The Syrian National Coalition, an opposition group based in Turkey and backed by Western powers, said Iran's participation in the talks would undermine the political process.

"Iran has only one project – to keep Assad in power...They don't believe in the principle of the talks," said the coalition's vice-president Hisham Marwa.

The secretary of Iran's Supreme National Security Council, Ali Shamkhani, told reporters during a visit to Pakistan that Tehran would join the Syria talks "with no pre-conditions".

A senior Western diplomat in New York said on Wednesday: "We have got to start from a fairly low base given that you've got Russia and Iran on one side and everyone else on the other."

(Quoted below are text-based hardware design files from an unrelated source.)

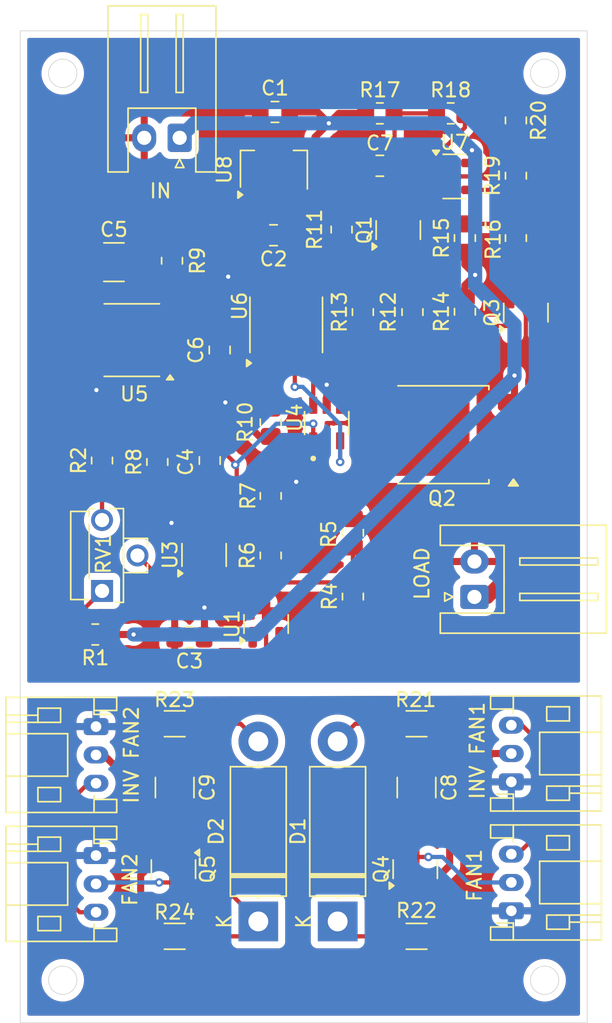
<source format=kicad_pcb>
(kicad_pcb
	(version 20241129)
	(generator "pcbnew")
	(generator_version "9.0")
	(general
		(thickness 1.6)
		(legacy_teardrops no)
	)
	(paper "A4")
	(layers
		(0 "F.Cu" signal)
		(2 "B.Cu" signal)
		(9 "F.Adhes" user "F.Adhesive")
		(11 "B.Adhes" user "B.Adhesive")
		(13 "F.Paste" user)
		(15 "B.Paste" user)
		(5 "F.SilkS" user "F.Silkscreen")
		(7 "B.SilkS" user "B.Silkscreen")
		(1 "F.Mask" user)
		(3 "B.Mask" user)
		(17 "Dwgs.User" user "User.Drawings")
		(19 "Cmts.User" user "User.Comments")
		(21 "Eco1.User" user "User.Eco1")
		(23 "Eco2.User" user "User.Eco2")
		(25 "Edge.Cuts" user)
		(27 "Margin" user)
		(31 "F.CrtYd" user "F.Courtyard")
		(29 "B.CrtYd" user "B.Courtyard")
		(35 "F.Fab" user)
		(33 "B.Fab" user)
		(39 "User.1" auxiliary)
		(41 "User.2" auxiliary)
		(43 "User.3" auxiliary)
		(45 "User.4" auxiliary)
		(47 "User.5" auxiliary)
		(49 "User.6" auxiliary)
		(51 "User.7" auxiliary)
		(53 "User.8" auxiliary)
		(55 "User.9" auxiliary)
	)
	(setup
		(pad_to_mask_clearance 0)
		(allow_soldermask_bridges_in_footprints no)
		(tenting front back)
		(pcbplotparams
			(layerselection 0x55555555_5755f5ff)
			(plot_on_all_layers_selection 0x00000000_00000000)
			(disableapertmacros no)
			(usegerberextensions no)
			(usegerberattributes yes)
			(usegerberadvancedattributes yes)
			(creategerberjobfile yes)
			(dashed_line_dash_ratio 12.000000)
			(dashed_line_gap_ratio 3.000000)
			(svgprecision 4)
			(plotframeref no)
			(mode 1)
			(useauxorigin no)
			(hpglpennumber 1)
			(hpglpenspeed 20)
			(hpglpendiameter 15.000000)
			(pdf_front_fp_property_popups yes)
			(pdf_back_fp_property_popups yes)
			(pdf_metadata yes)
			(dxfpolygonmode yes)
			(dxfimperialunits yes)
			(dxfusepcbnewfont yes)
			(psnegative no)
			(psa4output no)
			(plotinvisibletext no)
			(sketchpadsonfab no)
			(plotpadnumbers no)
			(hidednponfab no)
			(sketchdnponfab yes)
			(crossoutdnponfab yes)
			(subtractmaskfromsilk no)
			(outputformat 1)
			(mirror no)
			(drillshape 0)
			(scaleselection 1)
			(outputdirectory "uvp-fan")
		)
	)
	(net 0 "")
	(net 1 "/TRIGGER")
	(net 2 "Net-(U1-OUT)")
	(net 3 "Net-(U5-TR)")
	(net 4 "GND")
	(net 5 "Net-(U5-DIS)")
	(net 6 "Net-(U6-TR)")
	(net 7 "Net-(C7-Pad1)")
	(net 8 "/BOOTSTRAP")
	(net 9 "Net-(Q1-D)")
	(net 10 "+12V")
	(net 11 "Net-(Q3-G)")
	(net 12 "Net-(Q1-G)")
	(net 13 "Net-(R1-Pad2)")
	(net 14 "+5V")
	(net 15 "Net-(U7-+)")
	(net 16 "/VBAT")
	(net 17 "/LOAD")
	(net 18 "Net-(U7--)")
	(net 19 "/RESET")
	(net 20 "Net-(R19-Pad1)")
	(net 21 "unconnected-(U5-CV-Pad5)")
	(net 22 "unconnected-(U6-CV-Pad5)")
	(net 23 "/VREF")
	(net 24 "unconnected-(U6-THR-Pad6)")
	(net 25 "unconnected-(U6-DIS-Pad7)")
	(net 26 "Net-(R2-Pad1)")
	(net 27 "/TIMEOUT")
	(net 28 "/SHUTDOWN-L")
	(net 29 "/SHUTDOWN-H")
	(net 30 "Net-(D1-A)")
	(net 31 "Net-(D2-A)")
	(net 32 "Net-(D1-K)")
	(net 33 "Net-(D2-K)")
	(net 34 "/FAN POWER1")
	(net 35 "/TACHOMETER1")
	(net 36 "/FAN POWER2")
	(net 37 "/TACHOMETER2")
	(net 38 "INV GND")
	(net 39 "INV1 +12V")
	(net 40 "INV2 +12V")
	(footprint "Capacitor_SMD:C_1210_3225Metric_Pad1.33x2.70mm_HandSolder" (layer "F.Cu") (at 36.6125 46.325))
	(footprint "SN74LVC2G04DBVR:SOT95P280X145-6N" (layer "F.Cu") (at 51.625 57.68 90))
	(footprint "Connector_JST:JST_PH_S3B-PH-K_1x03_P2.00mm_Horizontal" (layer "F.Cu") (at 64.65 92.1 90))
	(footprint "Capacitor_SMD:C_0805_2012Metric_Pad1.18x1.45mm_HandSolder" (layer "F.Cu") (at 43.375 60.325 -90))
	(footprint "Package_TO_SOT_SMD:SOT-23-5" (layer "F.Cu") (at 60.6375 40.275))
	(footprint "Diode_THT:D_5W_P12.70mm_Horizontal" (layer "F.Cu") (at 52.4 92.85 90))
	(footprint "Resistor_SMD:R_0805_2012Metric_Pad1.20x1.40mm_HandSolder" (layer "F.Cu") (at 55.375 35.825))
	(footprint "Package_TO_SOT_SMD:SOT-23" (layer "F.Cu") (at 57.875 89.1625 90))
	(footprint "Capacitor_SMD:C_0805_2012Metric_Pad1.18x1.45mm_HandSolder" (layer "F.Cu") (at 47.875 44.425 180))
	(footprint "Resistor_SMD:R_0805_2012Metric_Pad1.20x1.40mm_HandSolder" (layer "F.Cu") (at 60.375 35.825))
	(footprint "Resistor_SMD:R_0805_2012Metric_Pad1.20x1.40mm_HandSolder" (layer "F.Cu") (at 64.975 44.625 -90))
	(footprint "Resistor_SMD:R_1206_3216Metric" (layer "F.Cu") (at 40.9 93.9 180))
	(footprint "Potentiometer_THT:Potentiometer_Runtron_RM-063_Horizontal" (layer "F.Cu") (at 35.775 69.525 90))
	(footprint "Resistor_SMD:R_0805_2012Metric_Pad1.20x1.40mm_HandSolder" (layer "F.Cu") (at 40.7125 46.225 -90))
	(footprint "Capacitor_SMD:C_0805_2012Metric_Pad1.18x1.45mm_HandSolder" (layer "F.Cu") (at 44.075 52.525 90))
	(footprint "Resistor_SMD:R_0805_2012Metric_Pad1.20x1.40mm_HandSolder" (layer "F.Cu") (at 35.775 60.325 90))
	(footprint "Resistor_SMD:R_1206_3216Metric" (layer "F.Cu") (at 57.9625 93.9))
	(footprint "Diode_THT:D_5W_P12.70mm_Horizontal" (layer "F.Cu") (at 46.8 92.85 90))
	(footprint "Capacitor_SMD:C_0805_2012Metric_Pad1.18x1.45mm_HandSolder" (layer "F.Cu") (at 41.9375 72.8 180))
	(footprint "Package_TO_SOT_SMD:SOT-23" (layer "F.Cu") (at 47.35 71.8625 90))
	(footprint "Resistor_SMD:R_0805_2012Metric_Pad1.20x1.40mm_HandSolder" (layer "F.Cu") (at 54.1775 49.85 90))
	(footprint "Capacitor_SMD:C_1210_3225Metric" (layer "F.Cu") (at 40.9 83.4 -90))
	(footprint "Resistor_SMD:R_0805_2012Metric_Pad1.20x1.40mm_HandSolder" (layer "F.Cu") (at 53.475 69.925 90))
	(footprint "Resistor_SMD:R_1206_3216Metric" (layer "F.Cu") (at 40.9 78.9))
	(footprint "Package_TO_SOT_SMD:SOT-23-5" (layer "F.Cu") (at 42.975 66.9875 90))
	(footprint "Package_TO_SOT_SMD:TO-252-2" (layer "F.Cu") (at 59.76 58.5 180))
	(footprint "Resistor_SMD:R_0805_2012Metric_Pad1.20x1.40mm_HandSolder" (layer "F.Cu") (at 57.6775 49.85 -90))
	(footprint "Resistor_SMD:R_0805_2012Metric_Pad1.20x1.40mm_HandSolder" (layer "F.Cu") (at 53.475 65.425 -90))
	(footprint "Resistor_SMD:R_0805_2012Metric_Pad1.20x1.40mm_HandSolder" (layer "F.Cu") (at 39.675 60.425 90))
	(footprint "Resistor_SMD:R_0805_2012Metric_Pad1.20x1.40mm_HandSolder" (layer "F.Cu") (at 61.3775 49.825 90))
	(footprint "Capacitor_SMD:C_0805_2012Metric_Pad1.18x1.45mm_HandSolder" (layer "F.Cu") (at 55.375 39.525 180))
	(footprint "Resistor_SMD:R_0805_2012Metric_Pad1.20x1.40mm_HandSolder" (layer "F.Cu") (at 47.675 67.025 90))
	(footprint "Connector_JST:JST_PH_S3B-PH-K_1x03_P2.00mm_Horizontal" (layer "F.Cu") (at 64.65 83 90))
	(footprint "Package_SO:SOIC-8_3.9x4.9mm_P1.27mm" (layer "F.Cu") (at 48.77 50.75 90))
	(footprint "Resistor_SMD:R_0805_2012Metric_Pad1.20x1.40mm_HandSolder" (layer "F.Cu") (at 35.3 72.6 180))
	(footprint "Resistor_SMD:R_0805_2012Metric_Pad1.20x1.40mm_HandSolder" (layer "F.Cu") (at 64.975 36.325 90))
	(footprint "Resistor_SMD:R_0805_2012Metric_Pad1.20x1.40mm_HandSolder"
		(layer "F.Cu")
		
... [364381 chars truncated]
</source>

"It would be successful if (the meeting) came off and didn't completely fall apart," he added.

Turkey, which backs the anti-Assad opposition, has no objection to Iranian participation in the Syria talks, a diplomatic source in Ankara said. Turkish foreign ministry officials were not immediately available for comment.

Iran's first test

Fighters from Iran and its Lebanese ally Hezbollah are currently taking part in ground offensives being waged by the Syrian army and its allies with Russian air support.

Revolutionary Guards Deputy Commander Hossein Salami said in an interview on state TV on Monday that Iran had increased its military presence in Syria in recent months to help its army in response to a request from the Assad government.

An Iranian political analyst based in Frankfurt, Ali Sadrzadeh, said: "Iran was always saying that without it the talks on the Syrian crisis would not succeed. What has changed is that Russia and the United States have come to the same conclusion."

He said the July nuclear deal between Iran and world powers paved the way for Tehran's participation in the international arena, adding: "The Vienna talks will be Iran's first test."

EU foreign policy chief Federica Mogherini, who will take part in the talks, welcomed Iran's participation. After a phone call with the Iranian foreign minister on Wednesday, she tweeted: "Important to have all relevant regional actors at the table on Friday in Vienna."

"This is an acknowledgement of reality, four years into the conflict," said Julien Barnes-Dacey, senior policy fellow at the European Council on Foreign Relations in London. "Having Iran at the table complicates the goal of getting rid of Assad, but potentially opens the door to some kind of de-escalatory track."

Some analysts suggested compromise remained far off.

Karim Sadjadpour, senior associate at Carnegie Endowment for International Peace, said: "There are no tangible signs that Iran is prepared to abandon Assad, or sees a way to preserve its interests in a post-Assad Syria."

"Iran has consistently argued that Syria's future is a choice between Assad and the jihadists."

Patrick Clawson, a senior fellow at the Washington Institute for Near East Policy, said the idea that external actors were key to producing a political solution was misplaced.

"The difficulty we face is that the involvement of Iran is only going to inflame the opinion, the attitudes of some groups in Syria," he said.